* _Available data_
════════════════════

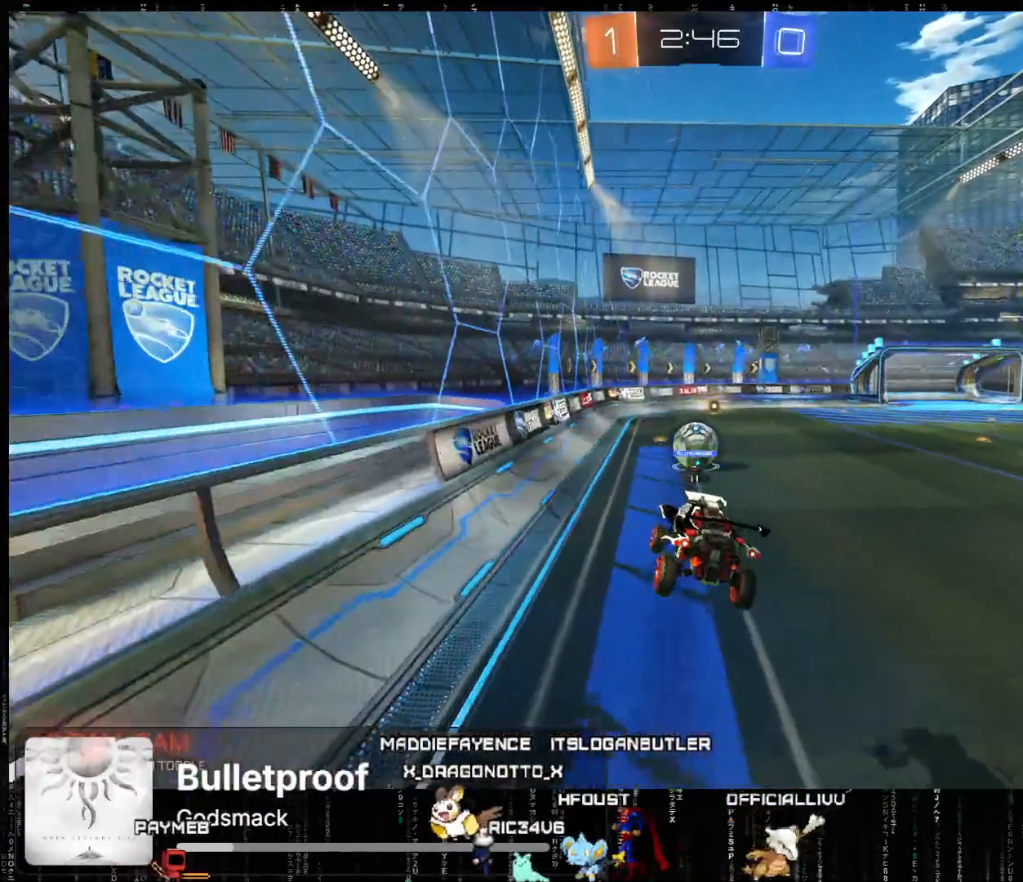
{"buttons": ["R2"], "left_stick": "center", "events": [[283, "left_stick", "left"], [417, "left_stick", "center"]]}
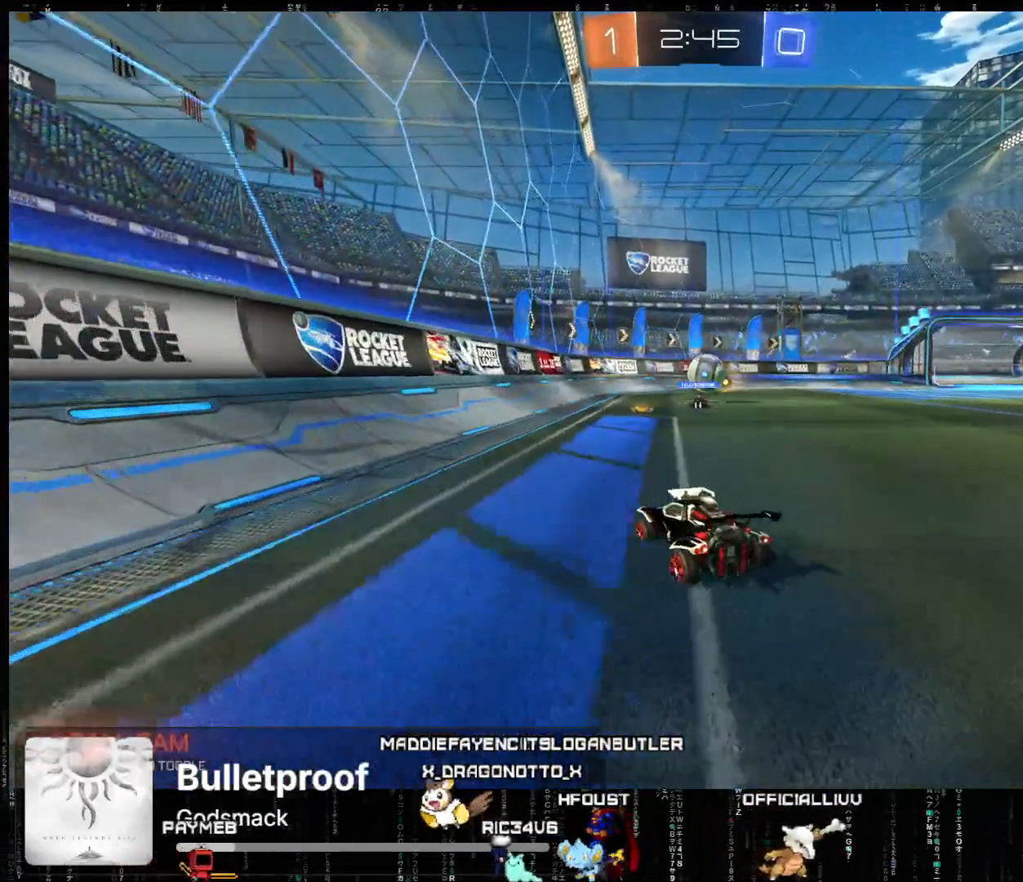
{"buttons": ["R2"], "left_stick": "center", "events": [[117, "left_stick", "right"], [333, "left_stick", "center"]]}
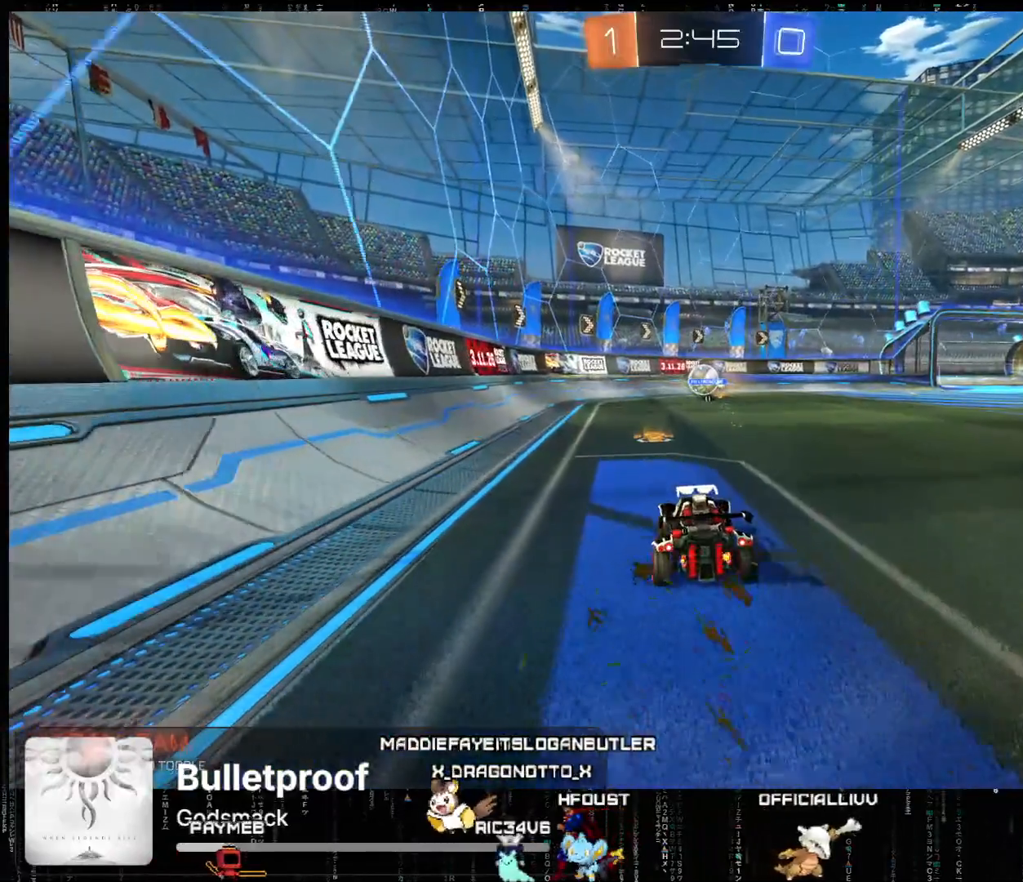
{"buttons": ["R2"], "left_stick": "down-left", "events": [[83, "left_stick", "down-left"], [117, "B", "down"], [333, "B", "up"]]}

════════════════════

* _Brief_
Return all of the lines above without alteration, minus the pictures.

* _Answer space_
{"buttons": ["R2"], "left_stick": "center", "events": [[283, "left_stick", "left"], [417, "left_stick", "center"]]}
{"buttons": ["R2"], "left_stick": "center", "events": [[117, "left_stick", "right"], [333, "left_stick", "center"]]}
{"buttons": ["R2"], "left_stick": "down-left", "events": [[83, "left_stick", "down-left"], [117, "B", "down"], [333, "B", "up"]]}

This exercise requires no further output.